Records contained in a dataset:
______

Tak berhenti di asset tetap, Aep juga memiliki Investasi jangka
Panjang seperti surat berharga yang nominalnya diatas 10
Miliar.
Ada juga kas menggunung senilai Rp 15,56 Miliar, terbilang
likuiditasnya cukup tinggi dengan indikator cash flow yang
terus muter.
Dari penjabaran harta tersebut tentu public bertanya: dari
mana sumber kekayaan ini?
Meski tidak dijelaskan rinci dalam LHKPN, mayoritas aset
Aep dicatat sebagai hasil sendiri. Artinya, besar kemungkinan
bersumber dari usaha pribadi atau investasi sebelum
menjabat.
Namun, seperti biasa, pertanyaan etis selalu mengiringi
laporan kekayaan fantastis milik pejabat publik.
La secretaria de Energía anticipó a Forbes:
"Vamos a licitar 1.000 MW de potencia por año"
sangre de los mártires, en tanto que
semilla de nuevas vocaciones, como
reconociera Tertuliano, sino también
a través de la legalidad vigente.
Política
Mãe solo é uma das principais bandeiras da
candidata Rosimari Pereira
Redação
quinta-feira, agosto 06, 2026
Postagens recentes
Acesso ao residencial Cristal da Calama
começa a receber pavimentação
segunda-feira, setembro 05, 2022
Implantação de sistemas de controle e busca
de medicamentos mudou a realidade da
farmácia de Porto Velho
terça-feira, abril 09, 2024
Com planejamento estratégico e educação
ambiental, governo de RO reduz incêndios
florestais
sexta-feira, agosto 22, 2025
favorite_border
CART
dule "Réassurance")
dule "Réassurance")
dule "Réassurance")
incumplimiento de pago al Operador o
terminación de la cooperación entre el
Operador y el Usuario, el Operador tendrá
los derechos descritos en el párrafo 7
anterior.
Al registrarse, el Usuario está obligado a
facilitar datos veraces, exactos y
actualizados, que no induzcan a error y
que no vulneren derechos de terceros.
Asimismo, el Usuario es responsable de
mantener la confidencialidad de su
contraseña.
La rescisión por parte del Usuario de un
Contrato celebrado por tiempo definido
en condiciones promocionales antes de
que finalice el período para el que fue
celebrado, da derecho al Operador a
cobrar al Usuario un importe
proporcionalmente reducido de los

______

■ Exercise directions
Give back the entries exactly, so that each line matches the original.

■ Answer
Tak berhenti di asset tetap, Aep juga memiliki Investasi jangka
Panjang seperti surat berharga yang nominalnya diatas 10
Miliar.
Ada juga kas menggunung senilai Rp 15,56 Miliar, terbilang
likuiditasnya cukup tinggi dengan indikator cash flow yang
terus muter.
Dari penjabaran harta tersebut tentu public bertanya: dari
mana sumber kekayaan ini?
Meski tidak dijelaskan rinci dalam LHKPN, mayoritas aset
Aep dicatat sebagai hasil sendiri. Artinya, besar kemungkinan
bersumber dari usaha pribadi atau investasi sebelum
menjabat.
Namun, seperti biasa, pertanyaan etis selalu mengiringi
laporan kekayaan fantastis milik pejabat publik.
La secretaria de Energía anticipó a Forbes:
"Vamos a licitar 1.000 MW de potencia por año"
sangre de los mártires, en tanto que
semilla de nuevas vocaciones, como
reconociera Tertuliano, sino también
a través de la legalidad vigente.
Política
Mãe solo é uma das principais bandeiras da
candidata Rosimari Pereira
Redação
quinta-feira, agosto 06, 2026
Postagens recentes
Acesso ao residencial Cristal da Calama
começa a receber pavimentação
segunda-feira, setembro 05, 2022
Implantação de sistemas de controle e busca
de medicamentos mudou a realidade da
farmácia de Porto Velho
terça-feira, abril 09, 2024
Com planejamento estratégico e educação
ambiental, governo de RO reduz incêndios
florestais
sexta-feira, agosto 22, 2025
favorite_border
CART
dule "Réassurance")
dule "Réassurance")
dule "Réassurance")
incumplimiento de pago al Operador o
terminación de la cooperación entre el
Operador y el Usuario, el Operador tendrá
los derechos descritos en el párrafo 7
anterior.
Al registrarse, el Usuario está obligado a
facilitar datos veraces, exactos y
actualizados, que no induzcan a error y
que no vulneren derechos de terceros.
Asimismo, el Usuario es responsable de
mantener la confidencialidad de su
contraseña.
La rescisión por parte del Usuario de un
Contrato celebrado por tiempo definido
en condiciones promocionales antes de
que finalice el período para el que fue
celebrado, da derecho al Operador a
cobrar al Usuario un importe
proporcionalmente reducido de los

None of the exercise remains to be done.